Except, of course, he isn’t. Once I’m strapped in and heading back down the sinuous mountain road, it’s clear that Walter’s car control is super-human. He’s tall and slim, and you’d swear that his body isn’t designed for economy of movement but, as he cracks up the pace, his minimal steering and pedal input are astonishing. I’m watching the road ahead, and his attack of each 180-degree lacet on the infamous D2566 is spellbinding. He flicks the car with one hand on the wheel, steering impossibly early, making good use of his left foot.
At the bottom of the run, Walter turns the car around, takes a look across to see that I’m okay, and readies himself to go back up. Comfortable in my seat, I spend much of the return run watching Walter and trying to make sense of what he’s doing. My impression is that even when he’s going for it, Walter’s driving is effortless.
There’s no see-sawing at the wheel, no histrionics, and although I sense he may be showboating a little, it’s all so controlled. Given the quattro’s girth, laggy throttle response and propensity for turn-in understeer, this is a virtuoso performance. And over all too quickly.
At the top of the hill, I notice Walter checking his time for the run.

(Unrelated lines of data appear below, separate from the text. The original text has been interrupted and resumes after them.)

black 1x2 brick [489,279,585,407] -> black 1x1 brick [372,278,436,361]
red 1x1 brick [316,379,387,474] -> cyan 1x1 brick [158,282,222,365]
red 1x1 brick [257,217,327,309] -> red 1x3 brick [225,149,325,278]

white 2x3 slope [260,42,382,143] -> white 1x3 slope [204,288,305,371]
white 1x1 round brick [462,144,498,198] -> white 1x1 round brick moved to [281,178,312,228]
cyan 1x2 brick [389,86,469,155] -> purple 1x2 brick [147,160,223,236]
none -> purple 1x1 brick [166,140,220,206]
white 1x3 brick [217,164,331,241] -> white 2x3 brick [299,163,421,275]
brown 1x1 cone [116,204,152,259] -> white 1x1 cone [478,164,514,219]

Ah, so he was trying…
After such an exhilarating drive, settling down for a chat with Walter at the legendary Hôtel des Trois Valées should be an anti-climax. It isn’t. For one, he’s the consummate professional but, more than that, he’s passionate about his driving. You’d never believe that a man so fast and so agile in the cockpit is 63 years old – Walter looks as if he’s stepped straight out of the cockpit of his winning quattro in 1984.
It’s also hard to believe that the final World Championship Rally he took part in was the 1987 Acropolis. Obviously the years of testing for Porsche have maintained his edge.

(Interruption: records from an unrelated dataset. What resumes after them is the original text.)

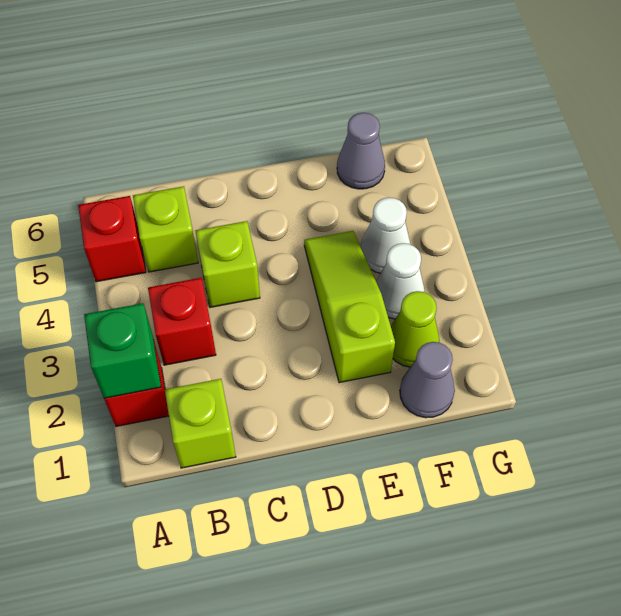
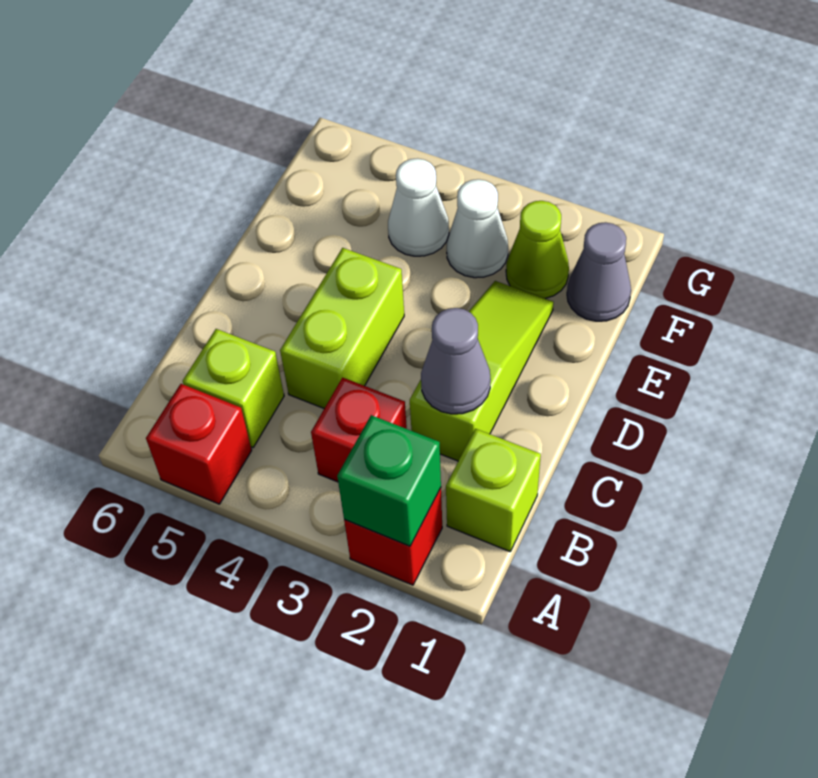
lime 1x1 brick [196,221,260,307] -> lime 1x2 brick [280,248,404,408]
lime 1x3 slope [304,231,395,383] -> lime 1x3 slope turned to [410,281,554,461]
grey 1x1 cone [337,113,385,189] -> grey 1x1 cone moved to [421,308,491,414]

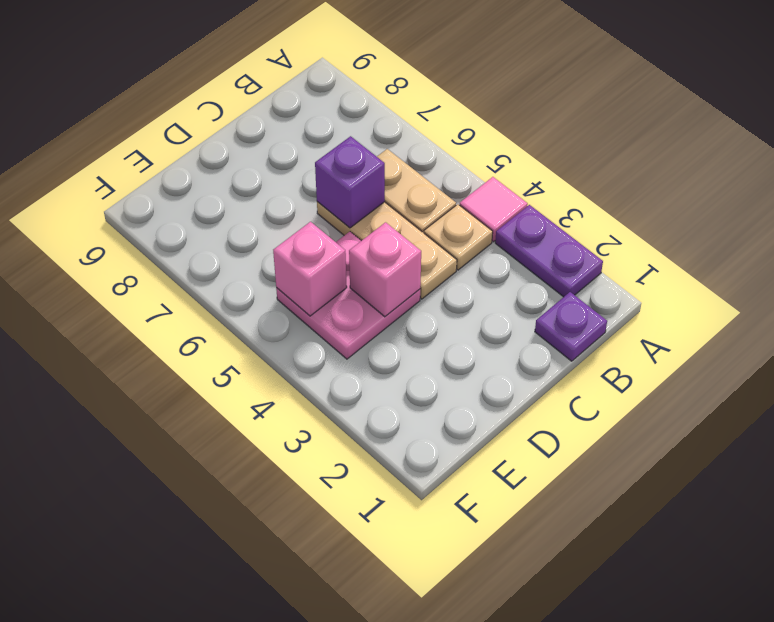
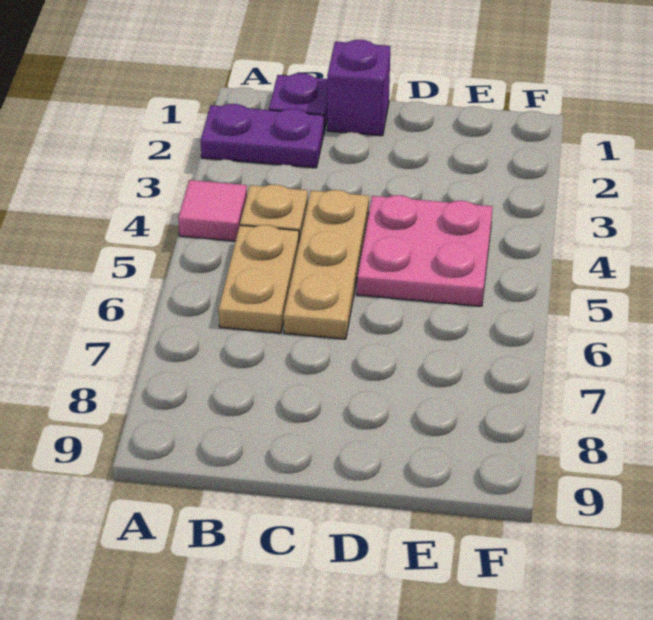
purple 1x2 plate [495,205,603,297] -> purple 1x2 plate turned to [201,104,324,168]
purple 1x1 brick [315,136,385,228] -> purple 1x1 brick moved to [327,40,390,136]
pink 1x1 brick [349,222,421,317] -> none
pink 1x1 brick [273,222,347,316] -> none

Walter maintains his relaxed and friendly air when I put this to him. ‘I love driving, and I am happy that I still have the opportunity to push myself hard behind the wheel,’ he smiles. ‘It’s been great, and I hope to carry on as long as Porsche will have me.’
In a decade dominated by flying Finns and whistling turbos, his rally achievements were impressive indeed. But it might have been very different. ‘I loved skiing, and wanted to do it at a championship level. Sure it was dangerous,’ he smiles, ‘but when you’re young, it’s okay.’

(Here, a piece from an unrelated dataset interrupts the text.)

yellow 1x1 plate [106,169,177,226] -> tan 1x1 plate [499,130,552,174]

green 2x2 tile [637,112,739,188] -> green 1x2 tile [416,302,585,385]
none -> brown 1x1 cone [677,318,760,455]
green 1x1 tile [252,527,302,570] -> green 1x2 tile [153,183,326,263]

Walter’s passion for speed was there from an early age. ‘My brother, Michael, was ten years older than me,’ he says. ‘He was a great skier, and from what I could see as his kid brother in the passenger seat of his Porsche 356, a great driver, too. I just wanted to be like him.’
At the time, Walter didn’t even know that his own talents extended to driving supernaturally quickly. When he was 16 he began working for the Bishop of Regensburg, and inveigled his way into the position of driver after passing his test. ‘I was 18 when I passed and, although my brother died in a car accident, I knew I wanted to carry on in his footsteps,’ he recalls.
‘My mind was still focused on skiing, but because of the driving I was doing, my good friend Herbert Maracek thought it would be fun to invite me to drive a rally car.’
Walter would drive Maracek to skiing events and his friend soon realised the kid had serious talent behind the wheel. Walter remembers: ‘He’d say to me, “You must become a racer, I have never seen anyone with such feel.” He kept pushing for me to go rallying, and in the end I did a few events: one in my car, and others in ones I borrowed.’